=== Exercise aim ===
Please copy the material from the line containing "Roger Mills" down to the line containing "The value of row_1", both included, replacing "series" with "line" and leaving everything else unchanged. Give only those lines.

=== Supplied records ===

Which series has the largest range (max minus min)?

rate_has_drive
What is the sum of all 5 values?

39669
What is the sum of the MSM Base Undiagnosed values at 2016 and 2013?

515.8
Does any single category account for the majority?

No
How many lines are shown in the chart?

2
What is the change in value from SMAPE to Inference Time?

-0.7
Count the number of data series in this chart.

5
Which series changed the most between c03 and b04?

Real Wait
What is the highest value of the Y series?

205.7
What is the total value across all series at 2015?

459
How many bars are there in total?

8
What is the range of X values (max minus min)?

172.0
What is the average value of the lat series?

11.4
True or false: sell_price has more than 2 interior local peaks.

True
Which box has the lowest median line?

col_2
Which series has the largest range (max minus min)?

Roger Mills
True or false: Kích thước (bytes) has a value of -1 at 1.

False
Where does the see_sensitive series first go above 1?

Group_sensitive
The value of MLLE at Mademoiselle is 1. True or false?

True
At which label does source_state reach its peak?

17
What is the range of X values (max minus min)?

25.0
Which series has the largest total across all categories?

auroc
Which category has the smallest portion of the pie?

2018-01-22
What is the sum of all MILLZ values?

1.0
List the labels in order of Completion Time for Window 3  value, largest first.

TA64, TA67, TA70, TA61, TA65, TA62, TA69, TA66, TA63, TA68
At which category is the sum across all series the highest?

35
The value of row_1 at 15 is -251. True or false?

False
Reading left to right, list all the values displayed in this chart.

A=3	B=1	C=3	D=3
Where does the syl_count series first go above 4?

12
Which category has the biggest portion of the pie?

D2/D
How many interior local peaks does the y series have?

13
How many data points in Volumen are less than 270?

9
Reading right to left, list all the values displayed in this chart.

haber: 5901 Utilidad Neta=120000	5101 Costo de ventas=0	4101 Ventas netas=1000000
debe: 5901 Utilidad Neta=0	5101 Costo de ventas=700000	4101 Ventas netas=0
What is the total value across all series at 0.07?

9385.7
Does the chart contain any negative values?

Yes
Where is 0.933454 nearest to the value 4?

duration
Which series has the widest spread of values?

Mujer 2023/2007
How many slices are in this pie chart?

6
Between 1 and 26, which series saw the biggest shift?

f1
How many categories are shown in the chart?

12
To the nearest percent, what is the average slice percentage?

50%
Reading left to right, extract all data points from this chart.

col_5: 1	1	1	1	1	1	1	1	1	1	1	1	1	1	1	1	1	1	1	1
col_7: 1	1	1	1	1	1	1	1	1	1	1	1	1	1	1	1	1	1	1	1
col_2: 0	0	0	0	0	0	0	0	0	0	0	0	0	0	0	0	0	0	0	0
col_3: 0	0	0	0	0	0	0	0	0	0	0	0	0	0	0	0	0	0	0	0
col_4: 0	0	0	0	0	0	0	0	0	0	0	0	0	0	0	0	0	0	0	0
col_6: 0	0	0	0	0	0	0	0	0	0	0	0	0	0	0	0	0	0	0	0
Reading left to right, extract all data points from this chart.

=== Solution for this task ===
Roger Mills
True or false: Kích thước (bytes) has a value of -1 at 1.

False
Where does the see_sensitive line first go above 1?

Group_sensitive
The value of MLLE at Mademoiselle is 1. True or false?

True
At which label does source_state reach its peak?

17
What is the range of X values (max minus min)?

25.0
Which line has the largest total across all categories?

auroc
Which category has the smallest portion of the pie?

2018-01-22
What is the sum of all MILLZ values?

1.0
List the labels in order of Completion Time for Window 3  value, largest first.

TA64, TA67, TA70, TA61, TA65, TA62, TA69, TA66, TA63, TA68
At which category is the sum across all line the highest?

35
The value of row_1 at 15 is -251. True or false?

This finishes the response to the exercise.